Dictatorship no longer acceptable

H K. Dua’s concerns as expressed in his front-page editorial “Insecurities and illusions of dictators” (Nov 6) on the prevailing state of affairs in Pakistan are real and genuine. In fact, whatever happened in Pakistan, it was expected. There is an inherent contradiction between democracy and dictatorship.

People all over the world were under the illusion that Pakistan was on its way to resolve the contradiction and political power would soon be in the hands of the democratic forces. But for a democratic switch-over, the “necessary conditions” were not there. There was a need to groom the democratic forces and institutions.

General Musharraf’s deal with Benazir Bhutto was a step towards strengthening the democratic forces. The President must know in today’s world no one accepts dictatorship. Politics is an instrument to transform society and if President Musharraf wants to indulge in politics, he must come through an accepted democratic process.
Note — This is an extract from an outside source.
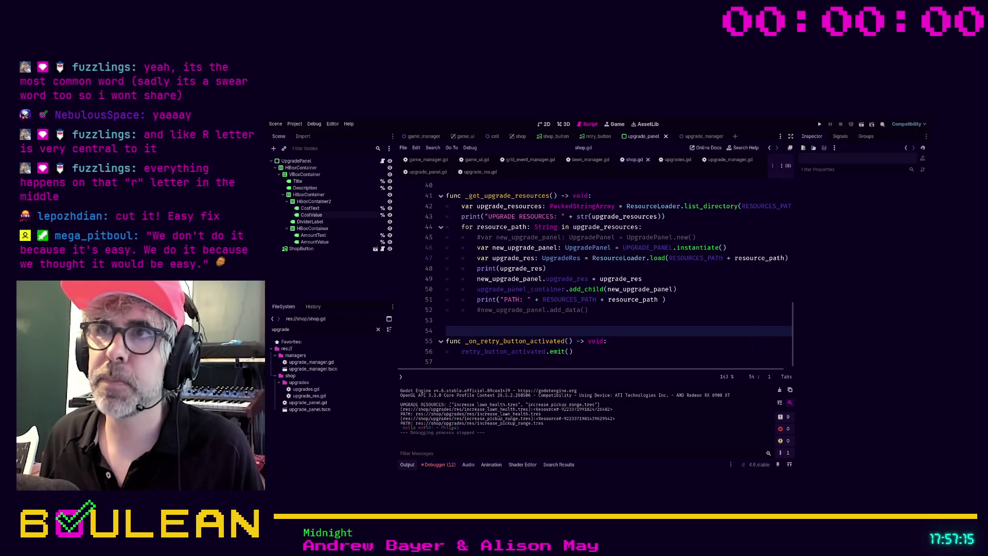
pyautogui.click(590, 159)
H. K. Dua has stated: “With one cruel stroke Pervez Musharrf has snuffed out what could have marked the birth of democracy in Pakistan”. I disagree. I don’t remember any democratic set-up ever working independent of the army at any point of time in the history of Pakistan.
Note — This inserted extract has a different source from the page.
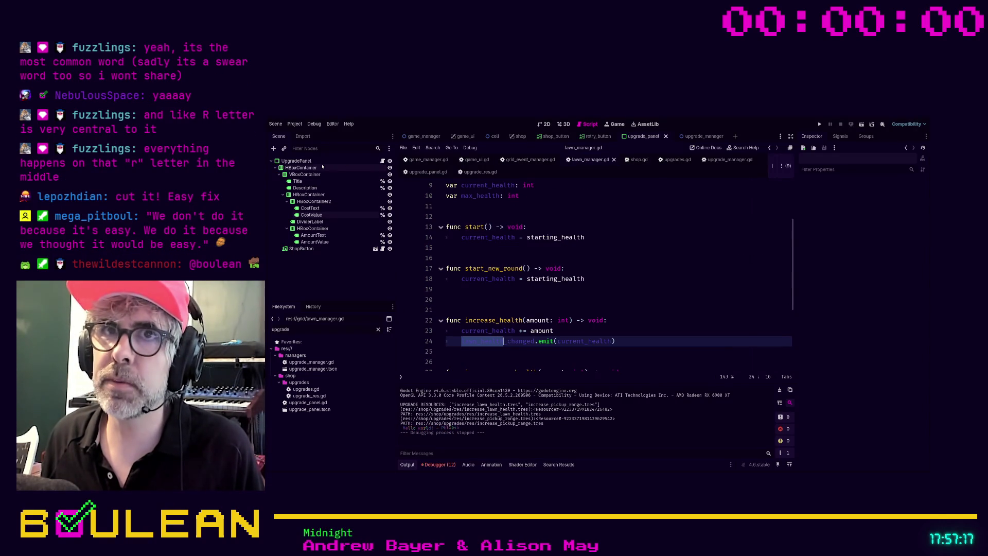
pyautogui.click(297, 161)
Perhaps democracy worked for a couple of years after the birth of Pakistan but ever since the death of Liakat Ali Khan we have seen one General in mufti after another usurping power on the pretext of saving the country!

ARUN HASTIR, Babehali (Gurdaspur)


It is unfortunate that every time a coup takes place or a situation like the onestan occurs, the other nations merely condemn the move or at the most impose certain sanctions, which fail to prove as a deterrent. It is the common citizens of the affected country who are the real victims for no fault of theirs. In the case of Pakistan, even the apex court has not been spared, leave alone the fourth estate.


Good English, bad English

In its present state, English reflects very accurately crises and contradictions of which it is a part (“Bad English is not English” by A. J. Philip). In Britain, its first home, it has become standardised and centralised in the South, apparently cautions of the change. The English of the US has become the voice of the developed nations in finance, trade and technology.

In the British Commonwealth independent traditions of Australia, Canada and New Zealand have breathed a new life into the English that was exported from Britain more than 200 years ago. In the Caribbean, it is the focus of an emergent nationalism.

In Africa it is used continent-wide as a tool of communication. In South Africa it is a medium of black consciousness. In India and South-East Asia English is associated with the aspirations of the developing nations. Reflecting the confidence of these Asian countries, it is making its own distinctive forms.

CHHAVI, Panjab University, Chandigarh

No assets of nation

The reported remarks of the Delhi High Court (Oct 26) on VIP security are very appropriate. The government should review the VIP security set-up. MPs, MLAs, deputy ministers, deputy speakers and parliamentary secretaries should not be given any security. The junior IAS/IPS/PCS officers should also not be provided with any guards. At best, they may be given attendants with sticks only.

At the time of elections politicians behave as servants of the public. When elected, they become masters and “nawabs”. Many a time VIP gunmen beat up ordinary people over minor issues like not giving the way immediately to the VIP. The state and central governments should take note and implement the observations of the High Court.

SHER SINGH, Ludhiana

Prisoners’ release

This refers to the humane order of the apex court to release certain categories of prisoner from jails and mental asylums. However, I may be permitted to say a word of caution, particularly about the mentally affected category. Many of these unfortunate beings must have been written off by their families. Their long absence from the scene must have created vested interests against them to stand in the way of their rehabilitation. This makes it necessary to evolve a mechanism to ensure that the boon for them does not turn out to be a curse.


Foreign visit

The Municipal Corporation of Chandigarh has been make untiring efforts to arrange the visit of its 30 councillors along with some officials to Singapore and Bangkok. How do they justify the tour of so many councillors when all types of information can be obtained from across the globe on the internet?

Instead of wasting the taxpayers’ money on foreign tours, the councillors should pay attention to the maintenance of services like water, electricity, sanitation, roads and parks, which are in bad shape, especially in the southern sectors of the city.